The Clan/Sept History
Many variations of the name O Kirwan have evolved since the time of its initial
creation. In Gaelic it appeared as O Ciardhubhain, which is derived from the
words "ciar" and "dubh," both of which mean "black."
Irish names were rarely spelled consistently in the Middle Ages. Spelling
variations of the name O Kirwan dating from that time include Kirwan, O'Kirwan,
Kerovan, Kyrvan, O'Quirivan, Kirwin, Kerwin, Kerwan and many more.
First found in county Galway, where they held a family seat from ancient times.
A massive amount of Ireland's native population left the island in the 19th
century for North America and Australia in hopes of finding more opportunities
and an escape from discrimination and oppression. A great portion of these
migrants arrived on the eastern shores of the North American continent. Although
they were generally poor and destitute, and, therefore, again discriminated
against, these Irish people were heartily welcomed for the hard labor involved
in the construction of railroads, canals, roadways, and buildings. Many others
were put to work in the newly established factories or agricultural projects
that were so essential to the development of what would become two of the
wealthiest nations in the world. The Great Potato Famine during the late 1840s
initiated the largest wave of Iris immigration.
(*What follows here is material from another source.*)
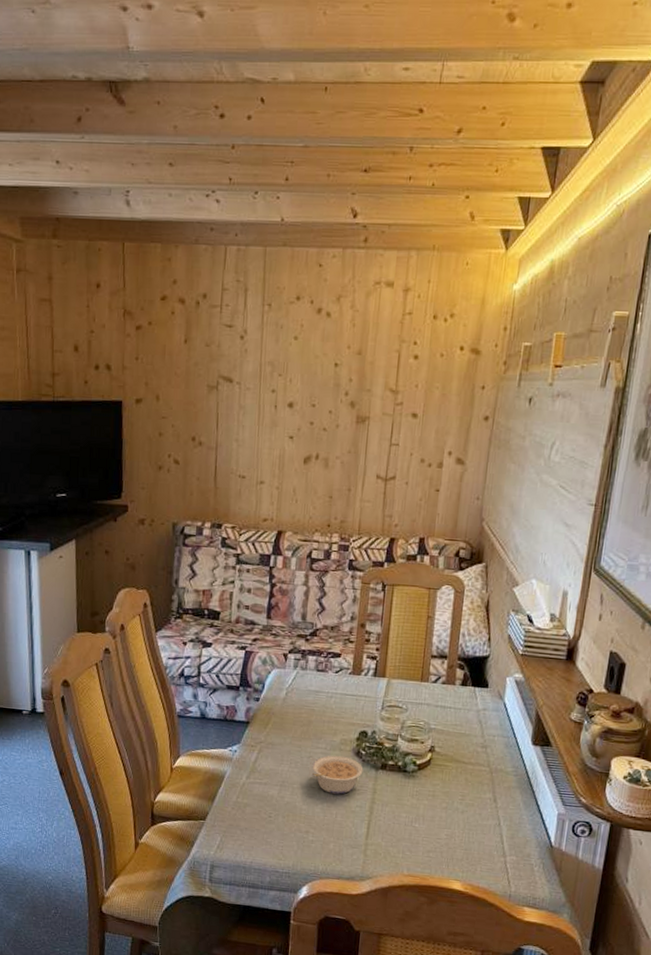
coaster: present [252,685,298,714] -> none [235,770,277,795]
Early North American immigration
and passenger lists have revealed a number of people bearing the name O Kirwan
or a variant listed above: William Kirvan, who arrived in Philadelphia in 1853;
Elizabeth, Maria, Michael, and Thomas Kirwan, all arrived in Philadelphia
between 1820 and 1844; John Kirwin settled in Philadelphia in 1851..
Motto Translated: My God, my king, and my country.